Calenda: pronte nuove risorse per l’Ilva
In platea, oltre ai 5mila delegati, la base dell’associazione degli imprenditori italiani preoccupati una possibile svolta anti-industriale legata al “Governo del cambiamento” annunciato da M5S e Lega. Ad assistere alla relazione anche il presidente del Consiglio e il ministro dello Sviluppo economico uscenti, Paolo Gentiloni e Carlo Calenda, che nel suo intervento sul palco risponde a stretto giro ai timori per il futuro industriale dell’Ilva espressi da Boccia. «Il Governo tramite l'amministrazione straordinaria è disponibile a mettere sul piatto ulteriori risorse per chiudere nelle prossime ore», annuncia Calenda all’assemblea. «Negoziare si può e si deve», aggiunge, ma occorre fare «presto», perché l'azienda «finirà la cassa nel mese di luglio e ricominciare tutto da capo o per seguire chi propone soluzioni tecnologiche irrealizzabili rischia questa volta di provocare una chiusura tutt'altro che progressiva».
Calenda: no nazionalizzazione Alitalia e al «sovranismo anarcoide»
Un chiaro riferimento alle mosse preannunciate dai politici pentastellati che seguono il dossier grandi imprese anche nel passaggio dedicato dal ministro uscente ad Alitalia.
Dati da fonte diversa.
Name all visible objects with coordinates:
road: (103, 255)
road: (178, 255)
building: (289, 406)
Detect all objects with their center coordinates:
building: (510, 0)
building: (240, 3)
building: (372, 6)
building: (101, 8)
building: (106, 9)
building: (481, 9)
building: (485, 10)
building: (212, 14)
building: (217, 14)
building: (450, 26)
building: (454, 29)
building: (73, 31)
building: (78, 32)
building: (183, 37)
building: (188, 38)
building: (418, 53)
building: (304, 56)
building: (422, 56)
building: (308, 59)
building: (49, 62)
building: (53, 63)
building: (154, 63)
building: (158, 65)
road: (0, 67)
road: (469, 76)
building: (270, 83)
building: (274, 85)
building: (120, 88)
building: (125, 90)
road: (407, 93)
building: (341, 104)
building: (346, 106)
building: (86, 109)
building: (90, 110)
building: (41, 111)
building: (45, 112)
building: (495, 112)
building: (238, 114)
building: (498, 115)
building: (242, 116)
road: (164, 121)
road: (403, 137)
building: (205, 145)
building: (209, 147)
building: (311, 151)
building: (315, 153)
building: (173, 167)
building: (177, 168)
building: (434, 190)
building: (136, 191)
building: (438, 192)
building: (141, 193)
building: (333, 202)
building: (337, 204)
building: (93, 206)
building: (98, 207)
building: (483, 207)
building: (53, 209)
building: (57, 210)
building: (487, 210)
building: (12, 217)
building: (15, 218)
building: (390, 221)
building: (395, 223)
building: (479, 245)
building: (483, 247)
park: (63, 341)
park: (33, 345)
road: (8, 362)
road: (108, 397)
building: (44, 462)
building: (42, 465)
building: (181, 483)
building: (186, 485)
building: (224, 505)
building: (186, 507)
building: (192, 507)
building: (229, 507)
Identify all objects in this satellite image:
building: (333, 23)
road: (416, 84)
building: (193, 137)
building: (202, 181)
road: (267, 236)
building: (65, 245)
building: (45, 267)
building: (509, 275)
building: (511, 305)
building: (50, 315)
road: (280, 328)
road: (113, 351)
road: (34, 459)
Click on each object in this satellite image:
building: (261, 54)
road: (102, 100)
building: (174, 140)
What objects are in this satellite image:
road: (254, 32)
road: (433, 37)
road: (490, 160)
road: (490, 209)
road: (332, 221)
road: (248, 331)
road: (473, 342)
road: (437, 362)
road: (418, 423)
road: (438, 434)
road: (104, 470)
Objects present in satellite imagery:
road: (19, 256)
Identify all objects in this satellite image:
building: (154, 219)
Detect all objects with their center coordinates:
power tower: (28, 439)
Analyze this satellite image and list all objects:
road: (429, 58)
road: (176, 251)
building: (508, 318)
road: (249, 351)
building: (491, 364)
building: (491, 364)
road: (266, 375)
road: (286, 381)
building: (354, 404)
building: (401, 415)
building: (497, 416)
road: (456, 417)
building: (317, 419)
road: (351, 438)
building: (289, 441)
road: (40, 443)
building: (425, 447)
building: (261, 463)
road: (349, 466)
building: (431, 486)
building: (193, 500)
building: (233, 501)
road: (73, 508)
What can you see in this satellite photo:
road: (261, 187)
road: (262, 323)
L’ipotesi nazionalizzazione, circolata nelle ultime ore, avverte Calenda, «rischia di rappresentare un altro falò delle vanità per chi la propone e per i soldi dei contribuenti». Da bocciare anche la mozione, approvata ieri in Parlamento, che vorrebbe «fissare le quote di partecipazione pubbliche a una cordata che ancora non c’è». L’Italia, aggiunge, ha bisogno «di uno Stato forte, ma non dello statalismo che ne rappresenta una degenerazione mortale». E conclude mettendo in guardia dal «sovranismo anarcoide, quello che gioca con i soldi degli italiani come fossero soldi del Monopoli».
I messaggi della vigilia
Ieri, a margine dell’assemblea associativa a porte chiuse che tradizionalmente precede quella pubblica, Boccia aveva confermato l’intenzione di mantenere ferma la linea dichiarata fin da inizio mandato. Ovvero «dialogo, apertura, e collaborazione a 360 gradi» con chi governa il Paese e con tutte le istituzioni. Al tempo stesso, aveva avvertito: «Lanceremo messaggi chiari a chi si appresta a governare» ribadendo le priorità indicate alla politica dalle Assise Generali a Verona prima del voto del 4 marzo: occupazione, giovani, crescita, meno debito pubblico, più Europa.